Saturday, April 16, 2011

Do the Opposite of Everyone Else



When I was a student at the University of Northern Colorado in 1980, I learned a great lesson.

The summer before I entered UNC, I was driving my car and I pushed the brake pedal but the pedal went all the way to the floor and the car didn’t stop. It gave a sense of terror, because I could easily have crashed my car. What made things worse was that I had just gotten my breaks changed at a repair shop, and I thought everything was in good shape.

I began thinking, “I should learn to repair my car myself, and not rely on others who may not do it right.”

So the next day, I checked for auto mechanics classes at the local junior college. I signed up for an 8-week course where we completely took apart the engine of a car and covered all the major car operating systems.

From then on, I changed the brakes on my car, not to mention many other repairs that seemed impossible to me before. Now I understood how a car functioned, whereas before it had just been a mystery to me.

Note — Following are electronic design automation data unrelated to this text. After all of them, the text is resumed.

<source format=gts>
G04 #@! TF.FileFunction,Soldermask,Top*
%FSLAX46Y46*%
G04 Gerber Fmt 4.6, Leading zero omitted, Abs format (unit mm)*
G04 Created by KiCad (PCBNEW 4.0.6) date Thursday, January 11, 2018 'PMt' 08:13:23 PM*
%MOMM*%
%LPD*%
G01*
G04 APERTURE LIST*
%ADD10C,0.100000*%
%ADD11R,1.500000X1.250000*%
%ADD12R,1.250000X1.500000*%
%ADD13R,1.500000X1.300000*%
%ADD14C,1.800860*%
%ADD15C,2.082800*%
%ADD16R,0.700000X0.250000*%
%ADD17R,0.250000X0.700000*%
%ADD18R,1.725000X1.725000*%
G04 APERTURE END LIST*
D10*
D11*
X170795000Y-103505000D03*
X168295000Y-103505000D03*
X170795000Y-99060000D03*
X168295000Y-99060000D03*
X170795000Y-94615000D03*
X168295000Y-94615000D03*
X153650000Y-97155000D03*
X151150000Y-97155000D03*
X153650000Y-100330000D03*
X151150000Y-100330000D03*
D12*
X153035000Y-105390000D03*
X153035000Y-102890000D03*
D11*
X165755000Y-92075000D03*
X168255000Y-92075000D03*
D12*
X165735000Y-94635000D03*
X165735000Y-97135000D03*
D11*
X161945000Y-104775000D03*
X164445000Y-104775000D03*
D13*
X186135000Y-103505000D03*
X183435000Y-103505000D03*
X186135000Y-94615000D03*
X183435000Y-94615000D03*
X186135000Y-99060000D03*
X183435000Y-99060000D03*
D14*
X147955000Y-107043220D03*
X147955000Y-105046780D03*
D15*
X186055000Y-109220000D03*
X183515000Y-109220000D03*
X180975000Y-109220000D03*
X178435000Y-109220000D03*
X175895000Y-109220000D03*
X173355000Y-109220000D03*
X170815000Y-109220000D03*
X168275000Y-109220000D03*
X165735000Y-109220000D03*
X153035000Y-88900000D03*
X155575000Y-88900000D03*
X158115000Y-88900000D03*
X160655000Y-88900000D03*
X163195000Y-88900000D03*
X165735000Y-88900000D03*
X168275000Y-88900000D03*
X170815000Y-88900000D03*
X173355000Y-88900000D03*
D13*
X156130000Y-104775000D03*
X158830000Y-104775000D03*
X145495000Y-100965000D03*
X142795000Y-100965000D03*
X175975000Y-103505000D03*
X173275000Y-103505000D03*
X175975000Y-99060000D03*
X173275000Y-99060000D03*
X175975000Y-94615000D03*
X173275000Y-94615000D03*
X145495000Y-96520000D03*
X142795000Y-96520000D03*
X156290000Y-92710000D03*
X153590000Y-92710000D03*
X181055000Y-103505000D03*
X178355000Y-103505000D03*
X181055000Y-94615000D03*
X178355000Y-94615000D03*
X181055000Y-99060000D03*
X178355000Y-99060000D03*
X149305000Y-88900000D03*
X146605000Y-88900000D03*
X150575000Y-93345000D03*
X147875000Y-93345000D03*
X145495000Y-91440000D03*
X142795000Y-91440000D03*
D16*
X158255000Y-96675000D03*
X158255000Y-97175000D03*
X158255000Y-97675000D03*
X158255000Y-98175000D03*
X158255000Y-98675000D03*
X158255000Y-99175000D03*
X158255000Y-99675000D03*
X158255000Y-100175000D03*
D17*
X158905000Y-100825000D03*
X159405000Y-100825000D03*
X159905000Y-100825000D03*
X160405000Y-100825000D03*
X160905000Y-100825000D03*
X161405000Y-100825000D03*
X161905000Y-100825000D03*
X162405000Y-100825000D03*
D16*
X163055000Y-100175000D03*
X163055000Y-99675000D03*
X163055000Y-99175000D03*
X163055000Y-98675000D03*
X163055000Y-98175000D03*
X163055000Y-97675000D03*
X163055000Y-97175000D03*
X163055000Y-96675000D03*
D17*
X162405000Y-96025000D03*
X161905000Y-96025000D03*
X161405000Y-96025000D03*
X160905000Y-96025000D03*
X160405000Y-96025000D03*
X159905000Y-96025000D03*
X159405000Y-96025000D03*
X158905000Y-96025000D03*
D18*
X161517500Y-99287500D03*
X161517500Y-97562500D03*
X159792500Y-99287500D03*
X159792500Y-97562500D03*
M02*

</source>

When school started and I needed a job to keep my financially solvent, I started a business tuning up cars for other students. I made up some fliers and put them on the bulletin boards in all the dormitories. I charged $25 for a tune-up and I was busy every weekend.

That was my the first time that I carved out my own niche and started a new business. My second niche creation followed shortly behind.

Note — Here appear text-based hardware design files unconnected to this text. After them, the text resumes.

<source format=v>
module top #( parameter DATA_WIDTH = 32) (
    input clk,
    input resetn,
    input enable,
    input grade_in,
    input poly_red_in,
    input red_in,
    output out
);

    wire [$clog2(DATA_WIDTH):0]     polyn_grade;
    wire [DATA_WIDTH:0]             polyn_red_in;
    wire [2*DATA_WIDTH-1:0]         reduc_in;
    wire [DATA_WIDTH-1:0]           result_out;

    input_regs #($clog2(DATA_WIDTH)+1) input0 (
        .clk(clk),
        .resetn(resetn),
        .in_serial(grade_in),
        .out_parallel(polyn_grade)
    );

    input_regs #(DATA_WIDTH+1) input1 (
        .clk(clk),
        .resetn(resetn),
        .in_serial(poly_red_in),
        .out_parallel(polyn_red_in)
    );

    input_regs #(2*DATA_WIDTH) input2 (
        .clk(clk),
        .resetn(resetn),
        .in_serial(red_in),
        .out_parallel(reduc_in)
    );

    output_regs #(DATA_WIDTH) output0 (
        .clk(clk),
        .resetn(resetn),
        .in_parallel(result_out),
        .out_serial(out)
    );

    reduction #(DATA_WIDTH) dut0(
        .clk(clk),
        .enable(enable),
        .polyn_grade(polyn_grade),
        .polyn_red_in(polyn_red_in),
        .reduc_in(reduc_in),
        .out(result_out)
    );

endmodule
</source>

My college roommate & I came up with an idea to start a singing telegram business.

We dressed up like different characters and would go to people’s houses to sing birthday, or other greetings, to people. I remember John and I and some of our friends making paper machete cone heads, for our most popular cone head characters, based on characters for the TV show Saturday Night Live. We also had a wolf man character and and unknown comedian character(with brown paper bags over our heads).It was great fun and made pretty good money.

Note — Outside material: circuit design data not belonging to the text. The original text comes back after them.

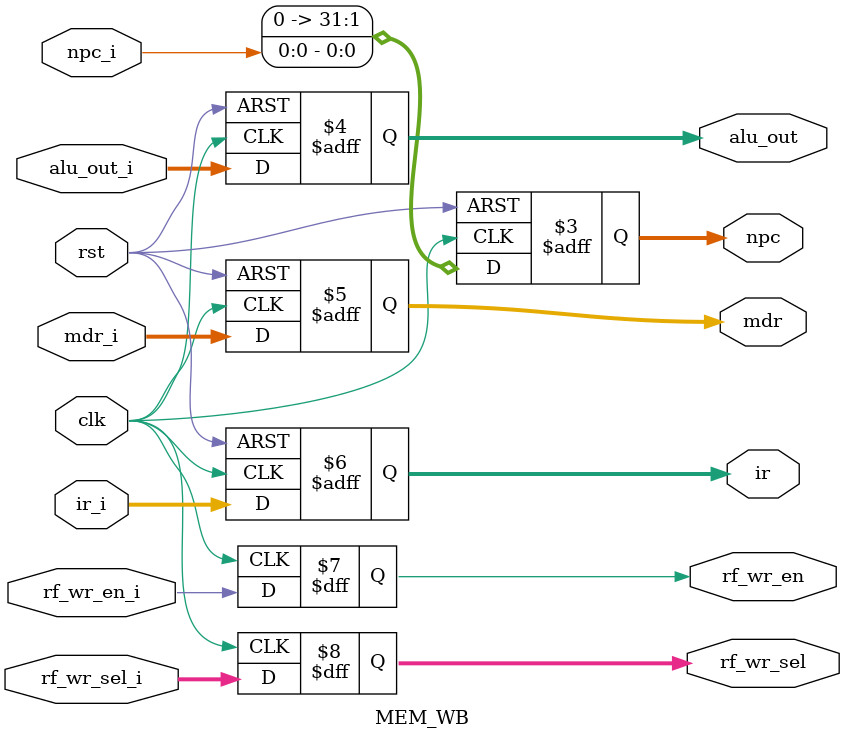
<source format=v>
`timescale 1ns / 1ps


module MEM_WB
    (
    input clk,
    input rst,
    input npc_i,
    input [31:0] alu_out_i,
    input [31:0] mdr_i,
    input [31:0] ir_i,
    output reg [31:0] npc,
    output reg [31:0] alu_out,
    output reg [31:0] mdr,
    output reg [31:0] ir,
    
    // CONRTOLLER_WB
    input rf_wr_en_i,
    input [1:0] rf_wr_sel_i,
    output reg rf_wr_en,
    output reg [1:0] rf_wr_sel
    );
    
    // CONTROLLER_WB
    always@(posedge clk) begin
        rf_wr_en <= rf_wr_en_i;
        rf_wr_sel <= rf_wr_sel_i;
    end
    
    always@(posedge clk or posedge rst) begin
        if (rst) begin
            mdr <= 32'h8000_0000;
            alu_out <= 32'h12345678;
            ir <= 32'h0;
            npc <= 32'h80000000;
        end
        else begin
            mdr <= mdr_i;
            alu_out <= alu_out_i;
            ir <= ir_i;
            npc <= npc_i;
        end
    end
endmodule

</source>
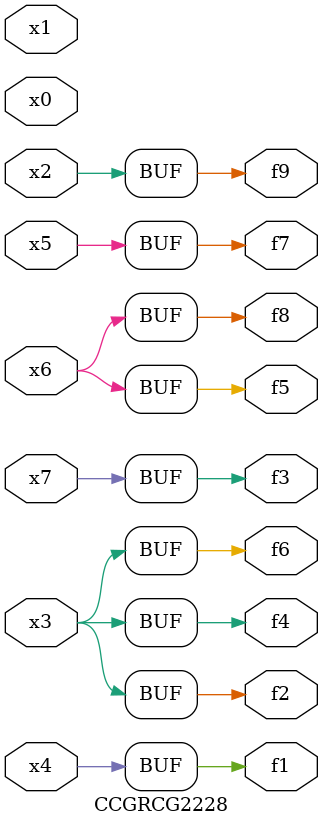
<source format=v>
module CCGRCG2228(
	input x0, x1, x2, x3, x4, x5, x6, x7,
	output f1, f2, f3, f4, f5, f6, f7, f8, f9
);
	assign f1 = x4;
	assign f2 = x3;
	assign f3 = x7;
	assign f4 = x3;
	assign f5 = x6;
	assign f6 = x3;
	assign f7 = x5;
	assign f8 = x6;
	assign f9 = x2;
endmodule

</source>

What is the moral of the story?

Most people would be happy to get a job on campus cooking food or moping floors (okay, I did some of those jobs too), while making minimum wage. In the two businesses that I started, I identified a need, auto repair and singing telegrams, and met the need with a job that I enjoyed doing. The benefit was that I avoided being tied down to long hours of work I didn’t like.

And above all, it put me in a position where I could exponentially expand my knowledge and skills. Skills like managing a business, advertising, and promoting myself, knowledge that would have life-long applications.

The moral is, if you want a full, completely engaged life, break away from the herd, and do the opposite of what most people do.